7 Great CA Native Plants for Southern Sierra & South Valley Gardens – Pt 1

Greetings! Welcome to new subscribers and thanks to all of you for reading and spreading the word about this blog.  The following two-parter is something I’ve been wanting to share for a long time. So, here it is! In the upcoming weeks, I will write about plants, life, and our life with plants. Mostly native, but not always. Let me know your comments and suggestions!

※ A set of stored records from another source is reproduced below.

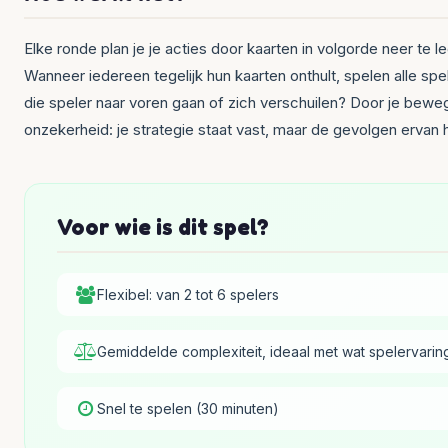
Elke ronde plan je je acties door kaarten in volgorde neer te
Wanneer iedereen tegelijk hun kaarten onthult, spelen alle spe
die speler naar voren gaan of zich verschuilen? Door je bewegi
onzekerheid: je strategie staat vast, maar de gevolgen ervan
Voor wie is dit spel?
Flexibel: van 2 tot 6 spelers
Gemiddelde complexiteit, ideaal met wat spelervarin
Snel te spelen (30 minuten)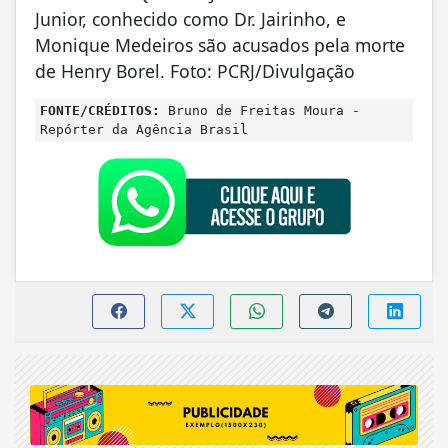
Junior, conhecido como Dr. Jairinho, e
Monique Medeiros são acusados pela morte
de Henry Borel. Foto: PCRJ/Divulgação
FONTE/CRÉDITOS:
Bruno de Freitas Moura -
Repórter da Agência Brasil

Cleveland Sage – Salvia clevelandii

This lovely low-water, evergreen shrub for sun and part sun sites works in all but the heaviest clay soils. It will probably still grow in those soils, and in shade, but it will lose one of its nicest attributes, which is that it naturally retains a compact, rounded form to about four feet. Blue flowers from mid spring to early-summer, in that oh-so-sage-like whirl shape. Blooms hold color for a few months and attract a variety of birds and pollinators. About the only care is an annual shearing of old flowers if keeping it tidy-looking is important, as in front yards. If you water it too much to keep it green all summer, it may be short-lived. If you can tolerate a bit of summer dryness, once a month watering should do and the shrub will live a decade or more. There are lots of slight variations to the species: “Pozo Blue,” “Allen Chickering,” “Aromas,” and “Winifred Gilman” are a few.

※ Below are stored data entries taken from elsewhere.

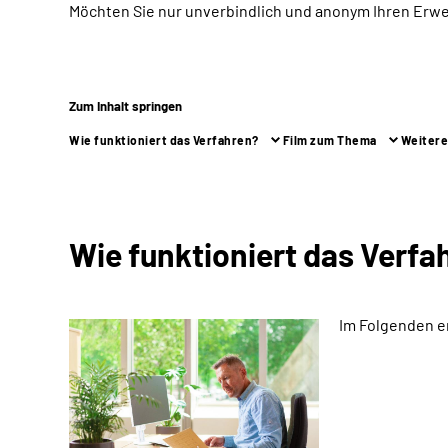
Möchten Sie nur unverbindlich und anonym Ihren Erw
Zum Inhalt springen
Wie funktioniert das Verfahren?
Film zum Thema
Weitere
Wie funktioniert das Verfa
Im Folgenden e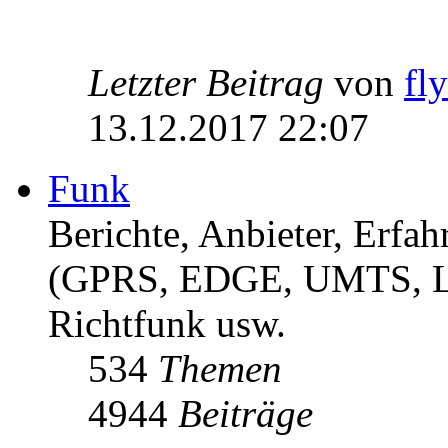
Letzter Beitrag
von
fl
13.12.2017 22:07
Funk
Berichte, Anbieter, Erf
(GPRS, EDGE, UMTS, 
Richtfunk usw.
534
Themen
4944
Beiträge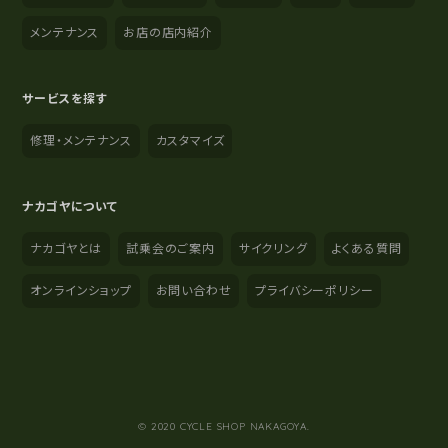
メンテナンス
お店の店内紹介
サービスを探す
修理・メンテナンス
カスタマイズ
ナカゴヤについて
ナカゴヤとは
試乗会のご案内
サイクリング
よくある質問
オンラインショップ
お問い合わせ
プライバシーポリシー
YouTube
Instagram
Facebook
© 2020 CYCLE SHOP NAKAGOYA.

Deer Grass – Muhlenbergia rigens

Still the go-to plant for a nice, compact, large California native bunch grass. Replacement for non-native fountain grass and pampas grass. Use it to add structure to a planting bed, mark a boundary or pathway, or for modern or formal effect. Grows to about four feet wide, three or more feet tall, with tall wand-like seed stalks in spring through fall that blow in the breeze and add a lot of interest and calmness to a garden. If you use several, be sure not to crowd them too much or plant too close to a walkway. They look funny if they are over-pruned and their natural roundness lost. Trim about 50-percent or more off every year or so to keep it looking greener as it ages. Winter dormant, but not quite as ugly as a dormant fountain grass. Water low-moderately, or very little on heavy soils. As they mature, water less on everything except quite sandy soils. A traditional bakset-making plant.

Margarita BOP Penstemon – Penstemon heterophyllus X ‘Margarita BOP’

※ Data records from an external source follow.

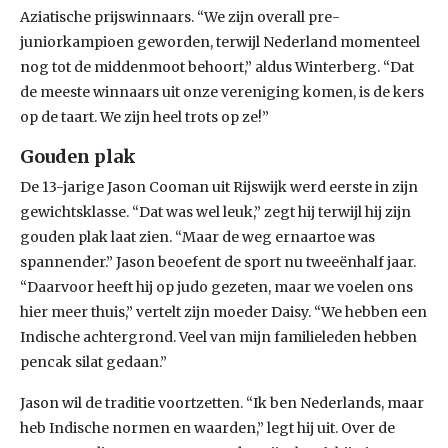
Aziatische prijswinnaars. “We zijn overall pre-
juniorkampioen geworden, terwijl Nederland momenteel
nog tot de middenmoot behoort,” aldus Winterberg. “Dat
de meeste winnaars uit onze vereniging komen, is de kers
op de taart. We zijn heel trots op ze!”
Gouden plak
De 13-jarige Jason Cooman uit Rijswijk werd eerste in zijn
gewichtsklasse. “Dat was wel leuk,” zegt hij terwijl hij zijn
gouden plak laat zien. “Maar de weg ernaartoe was
spannender.” Jason beoefent de sport nu tweeënhalf jaar.
“Daarvoor heeft hij op judo gezeten, maar we voelen ons
hier meer thuis,” vertelt zijn moeder Daisy. “We hebben een
Indische achtergrond. Veel van mijn familieleden hebben
pencak silat gedaan.”
Jason wil de traditie voortzetten. “Ik ben Nederlands, maar
heb Indische normen en waarden,” legt hij uit. Over de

A wild hybrid between P. heterophyllus and P. laetus, according to Las Pilitas Nursery founder Bert Evans, who discovered the original seedling and named it for where he found it: “Bottom of the Porch.” Penstemons, like sage, hybridize freely. The original plant died in 1998, but fortunately the species is still in the nursery trade. The blue-to-purple flowers (color depends on site, soil and year), in spring rise above an evergreen perennial that grows 1-3 feet tall, depending on how much sun it gets. Welcome in all gardens, it tolerates neglect, but keep it watered the first year or so, then back off as it gets established. Slopes, cottage gardens, pollinator gardens, container gardens, walkway borders…the uses seem about endless.

It looks a lot like its parent, Mountain Penstemon, P. heterophyllus, which grows in our local Sierra foothills. But M BOP better tolerates garden conditions like clay-ish soil and too much water. It’s other parent, P. laetus, also grows in our foothills, but tends to be finicky in the garden. So this hybrid is so useful – thanks, Bert Evans (RIP)!

Quail Bush – Atriplex lentiformis brewerii

I wish more of us with large yards would find a spot for this hearty, soil-improving shrub. Plant it to begin restoration of disturbed, weedy, former pasture-land that you want to grow prettier plants on. Although some of us think Quail Bush is quite pretty itself. Grow it where you need a quick plant fence or privacy screen. Plant it where you want to give quail a happy home. Plant it behind darker green plants to pop the “wow” contrast in your yard. Plant it where you don’t want or can’t water regularly. About the only conditions it doesn’t like is nice, deep loamy rich soil, where it doesn’t have a job to do. This is a tough plant that once covered more of the valley floor along with its salt bush cousins. The salt bush scrublands were largely removed from the valley floor in the last 100 years to make way for mono-crop agriculture, buildings and rangeland. Protect Quail Bush from browsers and grazers when its tiny. Rabbits and cattle know a good plant when they see one and will eat it to nothing. Quail and other birds like the seeds and the cover. Lizards like Quail bush too. Hardly water it unless you want a real giant. Naturally grows to 12 feet or so. Sure, you can hedge it. Just don’t baby it and it will be very happy.